Unlike unhappy families, which according to Tolstoy, are unhappy in their own ways, losing teams resemble one another, low morale, lack of motivation, disharmony in its ranks and poor leadership. Pakistan's ignominious defeat in the Hamilton Test in what was effectively two and half days has stunned the cricket public and this cricket public is entitled to some honest answers.

At the same time, the PCB must do some soulsearching. I don't think it should accept fingerpointing and lame excuses. The Pakistan team set up a world record for the number of injuries.

Wasim Akram, Saeed Anwar, Azhar Mahmood and Abdur Razzaq returned home while Mohammad Sami played the Christchurch Test match with a suspect groin and had to miss the Hamilton Test but worst of all, Yousuf Youhana had a sprained ankle before the start of the Hamilton Test match, took the injury with him into the match, aggravated the injury, as was to be expected, it could hardly have got better by playing, and his foot is in plaster and he is out of the reckoning for the Sharjah tournament.

Whose decision was it to play Yousuf Youhana? One must not forget that captain of the team, Moin Khan also ended up on the injured list and did not play the last Test match.

There has been speculation that some of these players feigned injuries. Why should they have wanted to do so? They are professional cricketers and they would have lost money. These players have been playing cricket all the year round unless they are supremely fit, they are bound to break down.

Sport is now a specialist discipline of medicine and a general practitioner is not good enough. In all international sports, there are professional fitness trainers who are specialists in sports medicine.

I hope Pakistan will see it fit to get one and he should be attached with the team on a full-time basis and he should have the final say - so on the fitness of a player. If he is not satisfied that a player is hundred per cent fit, that player should not be included in the team. It is patently absurd for a player to be carrying an injury into a match. It is foolhardy and a disservice to the team. It does not constitute gallantry above and beyond the call of duty.

The bogey of the senior players having a destabilising effect on the team has been raised many times. It has been used as a convenient excuse by tour managements. Inadvertently it is an admission of failure to exercise authority, either an unwillingness or an inability to do so.

There is also talk about a lack of communication between PCB and the touring team management. This too is absurd. What communication gap? Every player that the touring management wanted was given to it. The team that lost so ingloriously at Hamilton comprised mainly of the "young lions" and not of the trouble-making senior players who were thousands of miles away, in Pakistan.

Pakistan were shot out for 104 in the first innings and on the same wicket and under the same conditions, New Zealand made 407 for four declared and then in the second innings, Pakistan could muster only 118. The ball neither swung nor seamed extravagantly.

The New Zealand bowlers stuck to line and length and kept the ball in "the corridor of uncertainty" outside the off stump and the Pakistan batsmen got themselves out. They showed an alarming ignorance of the basics. I don't think the Hamilton Test should be dismissed as a oneoff bad day. We need to go back to the drawing board.

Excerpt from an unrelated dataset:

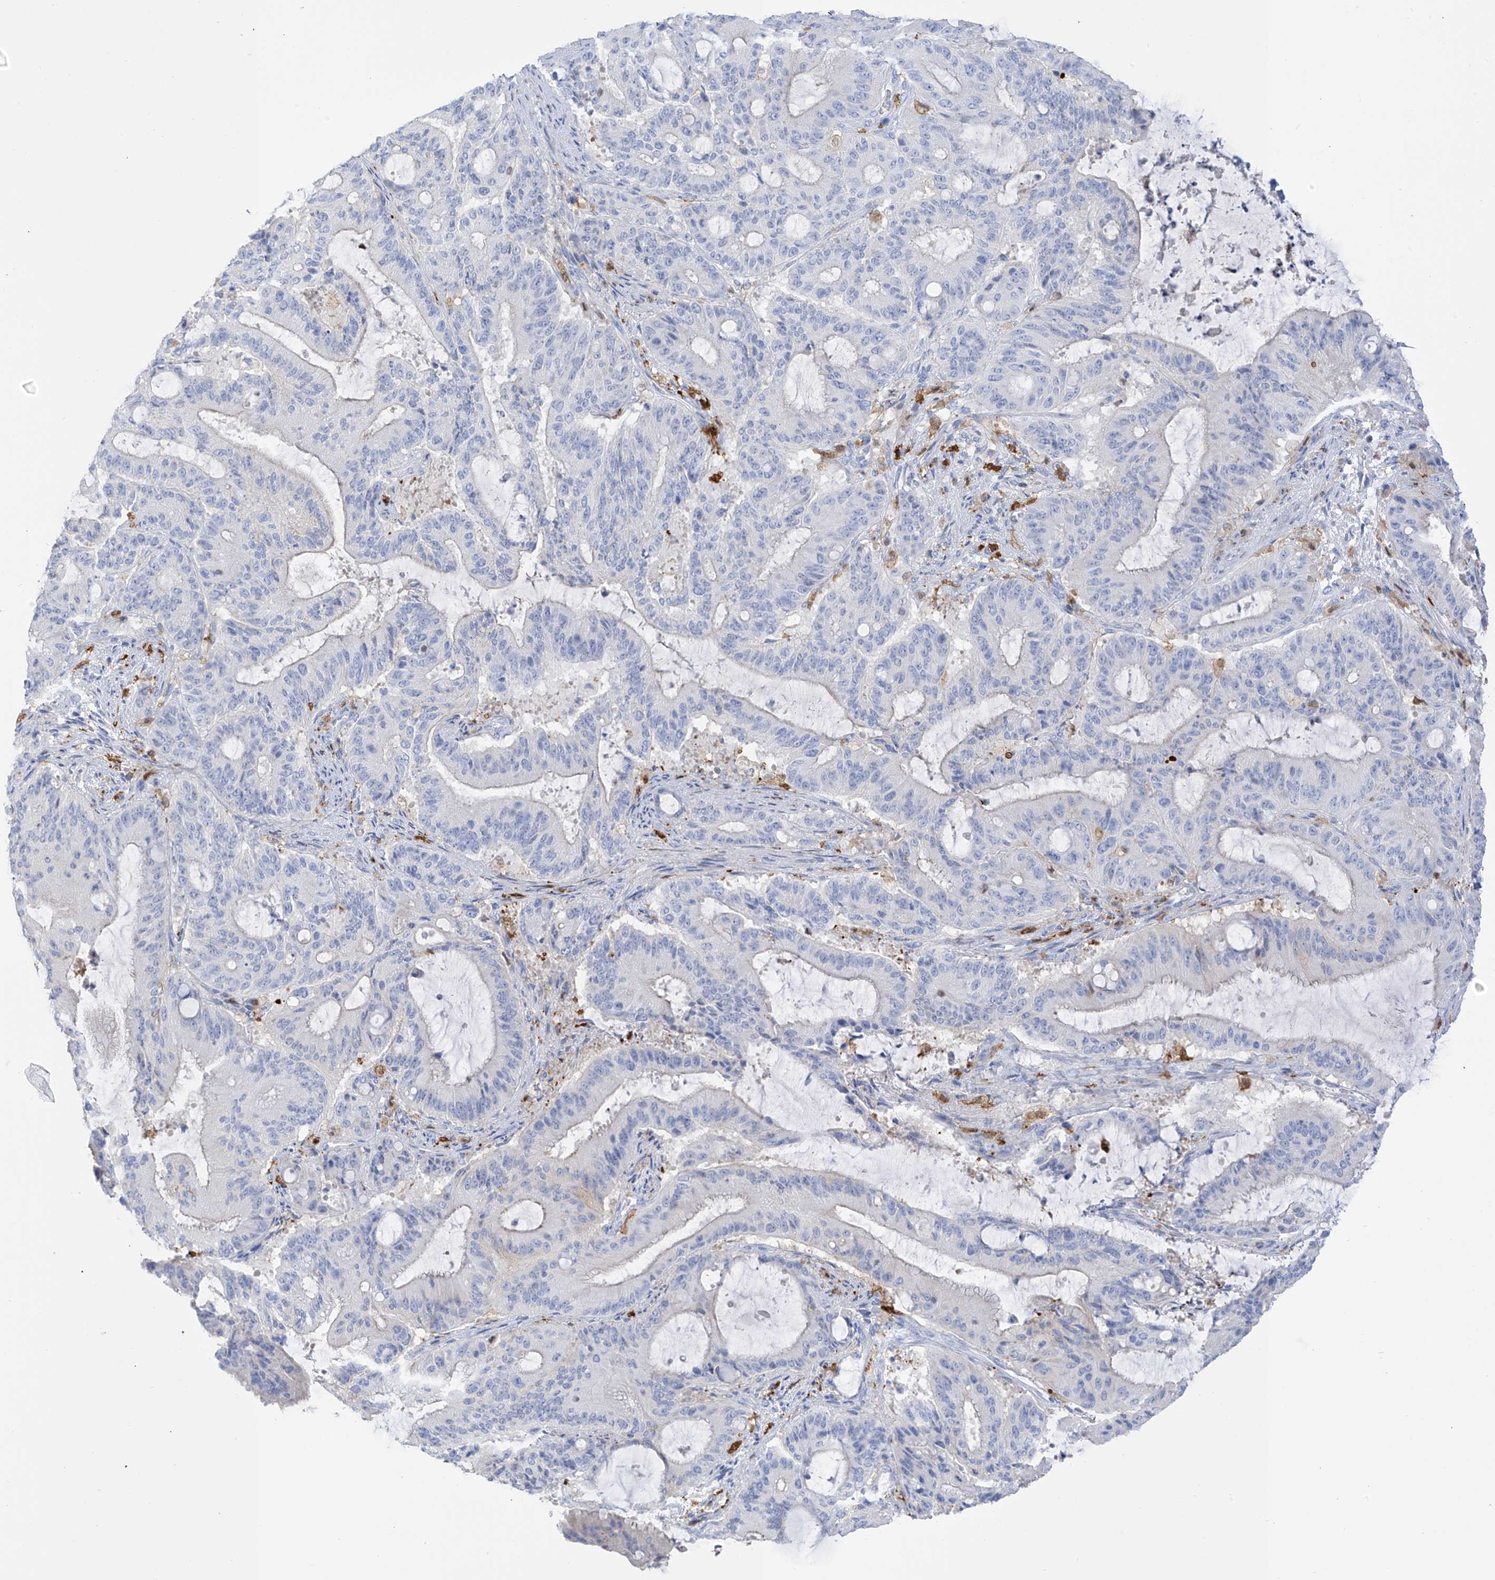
{"staining": {"intensity": "negative", "quantity": "none", "location": "none"}, "tissue": "liver cancer", "cell_type": "Tumor cells", "image_type": "cancer", "snomed": [{"axis": "morphology", "description": "Normal tissue, NOS"}, {"axis": "morphology", "description": "Cholangiocarcinoma"}, {"axis": "topography", "description": "Liver"}, {"axis": "topography", "description": "Peripheral nerve tissue"}], "caption": "Protein analysis of liver cancer (cholangiocarcinoma) displays no significant staining in tumor cells. Brightfield microscopy of immunohistochemistry (IHC) stained with DAB (3,3'-diaminobenzidine) (brown) and hematoxylin (blue), captured at high magnification.", "gene": "TRMT2B", "patient": {"sex": "female", "age": 73}}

The technical position (or bureaucratic position) is, as I write this, that India has not formally declined to play at Sharjah but since the CBFS could not wait indefinitely while the mandarins in New Delhi made up their mind. New Zealand has been invited to take India's place and New Zealand has accepted. Obviously, it's not the same thing as having India but at least the tournament will go on.

Hopefully both Pakistan and Sri Lanka will be at full strength, so there is plenty of good cricket in store for the Sharjah fans. I can't help feeling that India is the loser, particularly as they seem to have a resurgent team and obviously John Wright, their New Zealand coach, has made his presence felt, albeit, in a low key sort of way.

Winning the Test series was no fluke and as I write this, they are tied at 2-2 in the one-day series. Sachin Tendulkar has passed the 10,000 run mark in one-day cricket and Vangipurappu Laxman is showing that he is no flash in the pan and is just as comfortable in the limited overs version of the game as he is in Test cricket.

It is the form of Saurav Ganguly that must be of some concern. It can't be the cares of captaincy for the team is doing exceptionally well. Perhaps, he needs a little luck to get out of his lean patch. It is not often realised what part luck plays in getting a batsman back on track.

Tendulkar has left no one in any doubt that he is the world's best batsman. Perhaps, he needed to be spurred on and Laxman's double century at Kolkata might have just been the right tonic for him. Even the world's best cricketers are human. Anyway, my congratulations to Sachin and I am sure that he is not going to rest on his laurels.